2000; American Society for Microbiology; Volume: 182; Issue: 7 Linguagem: Inglês

10.1128/jb.182.7.1872-1882.2000

1098-5530

Robin L. Lucas, Phoebe Lostroh, Concetta Dirusso, Michael Spector, Barry L. Wanner, Catherine A. Lee,

Bacterial Genetics and Biotechnology

ABSTRACT HilA activates the expression of Salmonella enterica serovar Typhimurium invasion genes. To learn more about regulation of hilA , we isolated Tn 5 mutants exhibiting reduced hilA and/or invasion gene expression. In addition to expected mutations, we identified Tn 5 insertions in pstS , fadD , flhD , flhC , and fliA . Analysis of the pstS mutant indicates that hilA and invasion genes are repressed by the response regulator PhoB in the absence of the Pst high-affinity inorganic phosphate uptake system.

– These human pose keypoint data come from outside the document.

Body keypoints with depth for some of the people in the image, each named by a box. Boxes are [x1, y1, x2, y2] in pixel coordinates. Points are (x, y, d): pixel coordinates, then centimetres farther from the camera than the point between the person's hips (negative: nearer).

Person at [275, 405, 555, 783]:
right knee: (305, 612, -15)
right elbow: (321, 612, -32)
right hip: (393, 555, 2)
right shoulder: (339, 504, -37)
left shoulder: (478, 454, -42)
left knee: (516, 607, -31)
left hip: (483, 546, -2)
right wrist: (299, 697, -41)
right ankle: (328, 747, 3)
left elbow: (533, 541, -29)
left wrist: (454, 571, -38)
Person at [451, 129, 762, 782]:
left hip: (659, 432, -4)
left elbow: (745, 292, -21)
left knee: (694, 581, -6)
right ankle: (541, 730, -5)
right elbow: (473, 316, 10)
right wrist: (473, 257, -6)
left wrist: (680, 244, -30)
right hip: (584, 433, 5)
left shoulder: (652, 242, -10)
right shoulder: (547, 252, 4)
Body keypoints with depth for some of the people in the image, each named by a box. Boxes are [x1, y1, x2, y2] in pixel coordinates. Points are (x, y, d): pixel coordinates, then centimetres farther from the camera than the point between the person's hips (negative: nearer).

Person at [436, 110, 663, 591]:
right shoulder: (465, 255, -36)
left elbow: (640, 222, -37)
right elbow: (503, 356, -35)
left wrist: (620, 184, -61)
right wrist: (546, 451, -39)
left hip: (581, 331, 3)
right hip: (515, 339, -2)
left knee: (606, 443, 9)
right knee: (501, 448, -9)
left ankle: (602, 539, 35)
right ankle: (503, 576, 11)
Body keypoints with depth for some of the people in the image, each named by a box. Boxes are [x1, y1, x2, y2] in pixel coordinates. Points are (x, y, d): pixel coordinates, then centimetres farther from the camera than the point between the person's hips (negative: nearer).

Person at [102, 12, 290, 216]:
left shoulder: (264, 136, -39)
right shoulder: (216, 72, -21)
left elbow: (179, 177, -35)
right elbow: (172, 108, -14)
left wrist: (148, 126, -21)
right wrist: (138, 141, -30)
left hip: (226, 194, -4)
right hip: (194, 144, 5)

This system is required for negative control of the PhoR-PhoB two-component regulatory system, suggesting that hilA expression may be repressed by PhoR-PhoB under low extracellular inorganic phosphate conditions. FadD is required for uptake and degradation of long-chain fatty acids, and our analysis of the fadD mutant indicates that hilA is regulated by a FadD-dependent, FadR-independent mechanism. Thus, fatty acid derivatives may act as intracellular signals to regulate hilA expression. flhDC and fliA encode transcription factors required for flagellum production, motility, and chemotaxis. Complementation studies with flhC and fliA mutants indicate that FliZ, which is encoded in an operon with fliA , activates expression of hilA , linking regulation of hilA with motility. Finally, epistasis tests showed that PhoB, FadD, FliZ, SirA, and EnvZ act independently to regulate hilA expression and invasion. In summary, our screen has identified several distinct pathways that can modulate S. enterica serovar Typhimurium's ability to express hilA and invade host cells. Integration of signals from these different pathways may help restrict invasion gene expression during infection.